Byron Shutt (born October 26, 1955) is a Canadian former professional ice hockey player who played in the World Hockey Association (WHA). Drafted in the ninth round of the 1975 NHL Amateur Draft by the Pittsburgh Penguins, Shutt opted to play in the WHA after being selected by the Toronto Toros in the seventh round of the 1975 WHA Amateur Draft. He played for the Cincinnati Stingers during the 1978–79 WHA season.  He is the younger brother of Hockey Hall of Famer Steve Shutt.

|---|

WRITTEN REQUEST 1: Can you echo the Byron Shutt text from "Byron Shutt (born" up to and including "Famer Steve Shutt."?

|---|

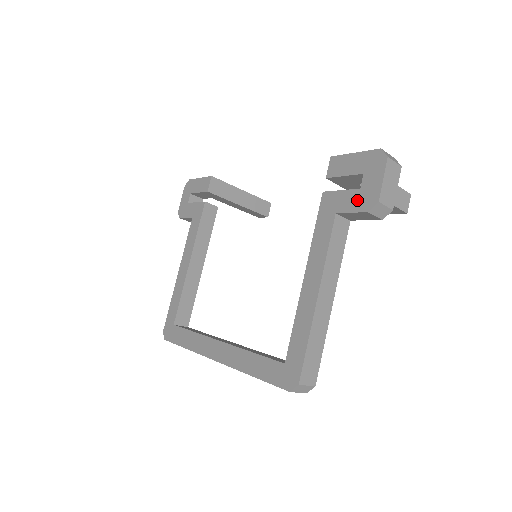
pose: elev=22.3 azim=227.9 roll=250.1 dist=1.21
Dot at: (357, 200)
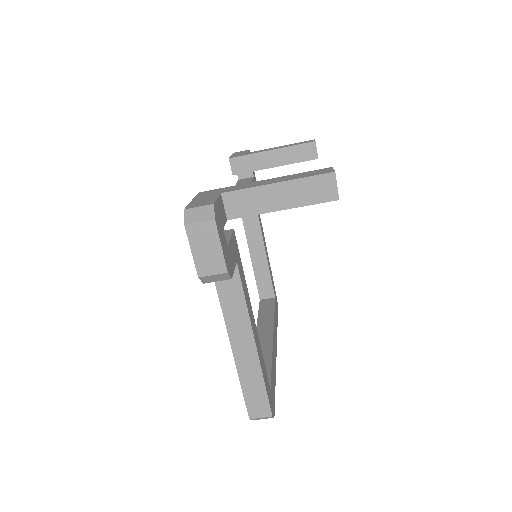
Dot at: occluded
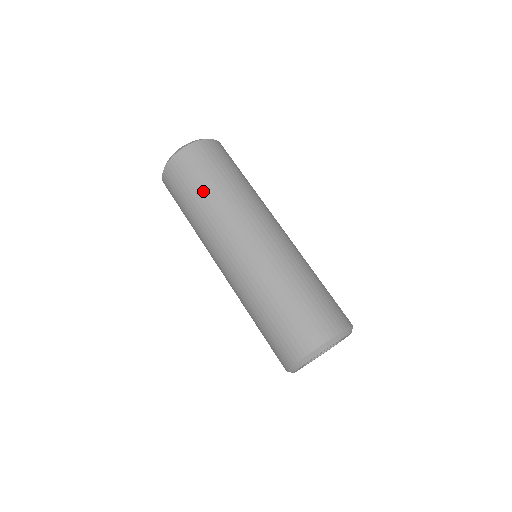
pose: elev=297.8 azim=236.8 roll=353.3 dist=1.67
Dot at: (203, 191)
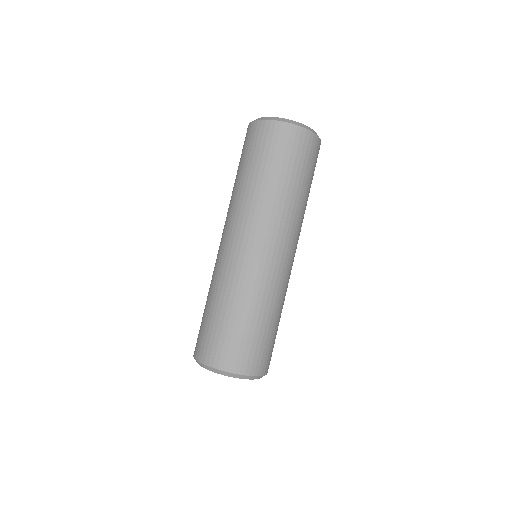
Dot at: (246, 173)
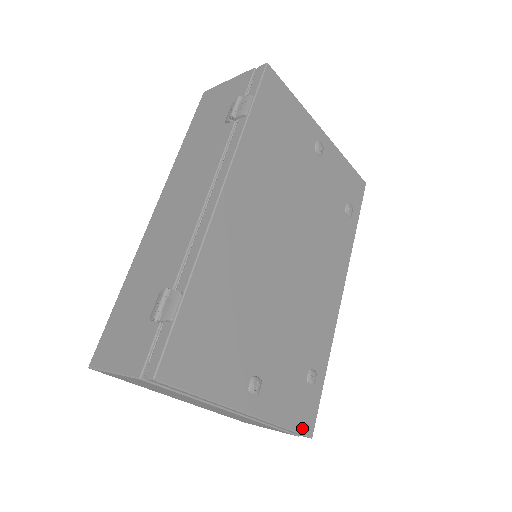
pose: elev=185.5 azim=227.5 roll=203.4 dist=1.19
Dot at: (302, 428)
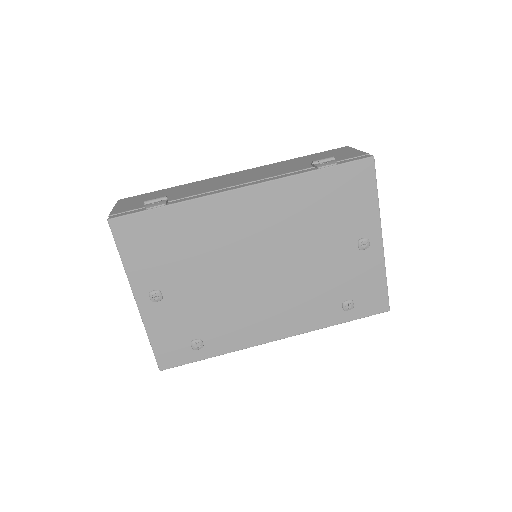
Dot at: (160, 357)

|---|

WRITTEN REQUEST 2: Could you duplicate all of the entries above word for word, leaving the pictures out?

TASK RESULT 1:
Byron Shutt (born October 26, 1955) is a Canadian former professional ice hockey player who played in the World Hockey Association (WHA). Drafted in the ninth round of the 1975 NHL Amateur Draft by the Pittsburgh Penguins, Shutt opted to play in the WHA after being selected by the Toronto Toros in the seventh round of the 1975 WHA Amateur Draft. He played for the Cincinnati Stingers during the 1978–79 WHA season.  He is the younger brother of Hockey Hall of Famer Steve Shutt.

TASK RESULT 2:
pose: elev=22.3 azim=227.9 roll=250.1 dist=1.21
Dot at: (357, 200)
Dot at: occluded
pose: elev=297.8 azim=236.8 roll=353.3 dist=1.67
Dot at: (203, 191)
Dot at: (246, 173)
pose: elev=185.5 azim=227.5 roll=203.4 dist=1.19
Dot at: (302, 428)
Dot at: (160, 357)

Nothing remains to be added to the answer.